Há duas semanas, numa entrevista coletiva que caiu como uma bomba nos corredores palacianos, o próprio príncipe Naruhito confirmou a versão do colapso. Antes de embarcar para a Europa, onde compareceu aos casamentos dos príncipes da Espanha e da Dinamarca, ele justificou a ausência da esposa na comitiva dizendo que ela ficou "completamente exausta" tentando se adaptar à vida de princesa. "Na verdade", continuou o príncipe, "iniciativas que partiram da casa imperial acabaram com a carreira de Masako e anularam sua personalidade." Nunca antes na história alguém da realeza tinha ousado falar com tal franqueza da intimidade da família imperial. As tensões entre Masako e a burocracia palaciana começaram pouco depois do casamento, por sua demora em gerar um herdeiro real. Ela levou seis anos para engravidar e, após poucas semanas, abortou. Finalmente, depois de um tratamento para fertilidade, ela deu à luz a princesa Aiko, hoje com 2 anos. A Casa Imperial torceu o nariz para o bebê porque, pela tradição e pela lei, só herdeiros homens podem ocupar o trono. Caso a princesa não gere um varão, a dinastia mais antiga do mundo – chamada de Trono do Crisântemo, no poder há 126 gerações – será interrompida.
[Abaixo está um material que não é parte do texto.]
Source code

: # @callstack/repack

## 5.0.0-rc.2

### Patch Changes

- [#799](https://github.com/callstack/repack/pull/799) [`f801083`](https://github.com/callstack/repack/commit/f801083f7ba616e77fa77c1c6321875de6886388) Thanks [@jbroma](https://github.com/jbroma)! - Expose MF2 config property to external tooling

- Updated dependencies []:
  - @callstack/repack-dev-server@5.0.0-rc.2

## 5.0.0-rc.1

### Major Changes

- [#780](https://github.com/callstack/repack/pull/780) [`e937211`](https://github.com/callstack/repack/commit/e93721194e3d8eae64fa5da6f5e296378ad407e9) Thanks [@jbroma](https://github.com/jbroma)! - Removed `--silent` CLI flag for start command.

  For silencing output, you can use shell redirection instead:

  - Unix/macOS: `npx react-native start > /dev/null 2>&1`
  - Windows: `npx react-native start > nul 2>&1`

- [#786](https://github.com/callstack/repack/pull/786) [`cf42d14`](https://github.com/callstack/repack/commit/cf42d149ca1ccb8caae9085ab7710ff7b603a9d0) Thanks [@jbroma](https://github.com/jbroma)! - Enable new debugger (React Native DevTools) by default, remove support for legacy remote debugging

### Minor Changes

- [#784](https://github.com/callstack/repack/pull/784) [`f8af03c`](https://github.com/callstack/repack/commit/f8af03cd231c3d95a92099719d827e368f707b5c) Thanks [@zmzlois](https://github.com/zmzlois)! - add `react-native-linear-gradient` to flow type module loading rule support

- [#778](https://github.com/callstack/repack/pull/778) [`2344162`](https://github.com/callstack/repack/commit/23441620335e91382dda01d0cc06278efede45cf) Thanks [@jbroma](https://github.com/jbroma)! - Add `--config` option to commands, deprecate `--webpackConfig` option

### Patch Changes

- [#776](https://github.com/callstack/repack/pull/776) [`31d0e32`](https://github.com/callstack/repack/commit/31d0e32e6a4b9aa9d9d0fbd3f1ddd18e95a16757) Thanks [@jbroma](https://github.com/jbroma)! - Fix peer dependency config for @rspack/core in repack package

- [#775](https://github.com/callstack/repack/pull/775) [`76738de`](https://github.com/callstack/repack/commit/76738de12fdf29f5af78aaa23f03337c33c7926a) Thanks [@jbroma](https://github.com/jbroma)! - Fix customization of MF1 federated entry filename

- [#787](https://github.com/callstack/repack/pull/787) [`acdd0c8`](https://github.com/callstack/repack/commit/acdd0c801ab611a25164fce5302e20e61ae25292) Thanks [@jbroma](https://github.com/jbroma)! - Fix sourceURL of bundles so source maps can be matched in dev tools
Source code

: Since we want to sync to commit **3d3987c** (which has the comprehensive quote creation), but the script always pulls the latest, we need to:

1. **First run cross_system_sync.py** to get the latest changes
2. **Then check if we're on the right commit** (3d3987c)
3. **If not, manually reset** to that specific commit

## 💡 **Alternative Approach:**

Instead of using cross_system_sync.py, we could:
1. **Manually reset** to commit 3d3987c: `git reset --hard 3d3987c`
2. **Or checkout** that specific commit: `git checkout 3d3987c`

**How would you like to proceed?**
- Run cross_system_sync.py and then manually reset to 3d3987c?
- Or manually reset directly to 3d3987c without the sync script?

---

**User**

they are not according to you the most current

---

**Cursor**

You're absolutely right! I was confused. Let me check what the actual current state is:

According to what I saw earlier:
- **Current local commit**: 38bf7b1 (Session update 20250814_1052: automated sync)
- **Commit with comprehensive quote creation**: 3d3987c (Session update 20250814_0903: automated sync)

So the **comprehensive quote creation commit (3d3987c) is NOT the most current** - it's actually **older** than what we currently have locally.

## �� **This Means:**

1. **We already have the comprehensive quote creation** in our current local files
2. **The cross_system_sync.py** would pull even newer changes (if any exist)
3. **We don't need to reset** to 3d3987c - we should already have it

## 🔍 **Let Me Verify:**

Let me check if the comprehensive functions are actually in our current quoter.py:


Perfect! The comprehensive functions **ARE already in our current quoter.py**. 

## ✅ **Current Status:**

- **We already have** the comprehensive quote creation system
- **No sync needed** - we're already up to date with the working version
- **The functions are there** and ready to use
A infelicidade da princesa também foi se acumulando por causa das regras incrivelmente rígidas a que o casal imperial é obrigado a se submeter. Naruhito e Masako não podem ter vida social fora do palácio nem receber amigos de improviso. Não possuem telefones particulares: as ligações têm de ser feitas e recebidas por uma equipe de funcionários. Eles também não dispõem de dinheiro próprio: os gastos cotidianos são bancados pelo Estado, mas tudo tem de ser discriminado. Até hoje, em poucas ocasiões a princesa recebeu permissão para viajar ao exterior. Alega-se que os assuntos oficiais a distrairiam de sua principal missão: gerar um futuro imperador. Diante de tudo isso, para Masako, o trono se tornou uma cadeira de espinhos.